Il paese intero ha salutato «s’omini mannu»
TIGELIO SEBIS
BARUMINI. Il professore torna a casa, tra quelle «pedras antigas» che, come note sul pentagramma del tempo, gli hanno permesso di leggere la storia dell’isola. E Barumini lo accoglie con l’affetto che si ha per un padre. Quelle pietre delle quali coglieva l’eco della memoria e nelle quali fin da giovanissimo cercò la chiave per penetrare la storia del suo popolo, della sua gente, che amò d’un amore grande. «Appena laureato il nonno Giuseppe gli regalò un fucile per andare a caccia, cosa che non amava, ed un giorno che sulla testa gli passò un volo di pernici, non udendo alcuno sparo, andarono a controllare cosa fosse successo. Lo trovarono intento ad esaminare una pietra», dice il nipote, Egidio Lilliu. Un dialogo muto con le pietre che permetterà poi a Lilliu di dar vita alla storia degli «uomini d’oro». Quelli che abitarono la sua Barumini.

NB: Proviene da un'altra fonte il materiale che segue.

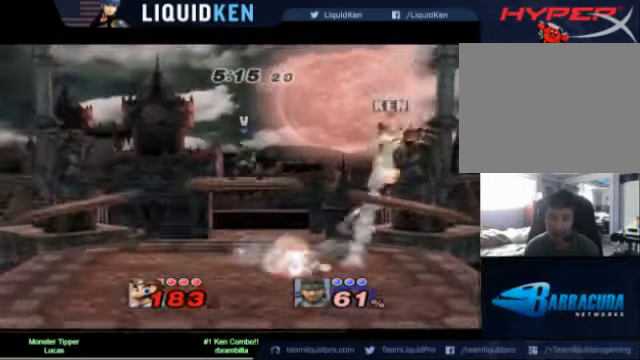
{"dt_ms": 480, "buttons": [], "left_stick": "down-right", "right_stick": "center", "events": [[360, "left_stick", "down"], [440, "left_stick", "down-right"]]}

Frammenti di vita familiare che si incrociano con i ricordi dei tanti che ieri pomeriggio non sono voluti mancare per rendergli il giusto omaggio, l’estremo saluto. C’erano intellettuali, artisti e politici che, frammisti alla gente comune, quella che Janneddu amava intensamente, sono arrivati un po’ da tutte le parti per dirgli ancora una volta grazie. Lo stesso grazie che gli ha rivolto il sindaco Emanuele Lilliu, riconoscendo in lui un riferimento assoluto: «Se Barumini può vantare un ruolo nell’ambito dei beni culturali, a livello nazionale ed internazionale, lo deve esclusivamente a lui. E grazie a Giovanni Lilliu se oggi, nel settore del turismo archeologico, siamo la realtà più importante dell’isola, una realtà che riesce a dare lavoro a sessanta dipendenti».
Una eredità culturale, quella lasciata dal grande vecchio, che si riverbera anche nei giovani di Barumini. «Frequento una scuola per guida turistica. Senza la sua leggenda, chissà che corso di studi avrei intrapreso», dice la diciottenne Elena Cotza, mentre l’amica Giulia Piredda gli fa eco sussurrando: «E’ stato un grande». Un sentimento generale, quello de «s’omini mannu», che accomuna tutti. «Quando ne ho avuto bisogno è stato sempre presente. E andato via un padre ed un amico», dice il musicologo Dante Olianas, che ricorda i momenti di convivialità vissuti nel giardino di Pinuccio Sciola, fra il suonatore di launeddas Aurelio Procu ed il professore. «E’ stato il nostro Babbu Mannu. Il più grande politico sardo dopo Gramsci», aggiunge Giampietro Orrù, della compagnia teatrale Fueddu e Gestu. E a segnare la cifra dell’uomo che sapeva rapportarsi con tutti sono i ricordi di Franco Sergi, 65 anni: «Ero ancora ragazzino e, curioso, andavo a vedere negli scavi de Su Nuraxi; uomini che lavoravano duro ed il professore a lavorare con loro. Con noi parlava sempre in sardo».
«Ci ha sempre sostenuto - dice Vincenzo Tiana, di Legambiente - nella battaglia per la creazione del parco di Tuvixeddu». E se per il presidente della provincia del Medio Campidano, Fulvio Tocco, Giovanni Lilliu è stato uno dei padri della riforma agro-pastorale, nel contempo ha saputo dimostrare come la cultura sia fonte di sviluppo e di lavoro. Quella cultura che ha informato la vita dell’ex sovrintendente ai Beni culturali Vincenzo Santoni: «E’ stato il maestro assoluto del megalitismo, l’uomo che mi ha instradato ad un mondo meraviglioso».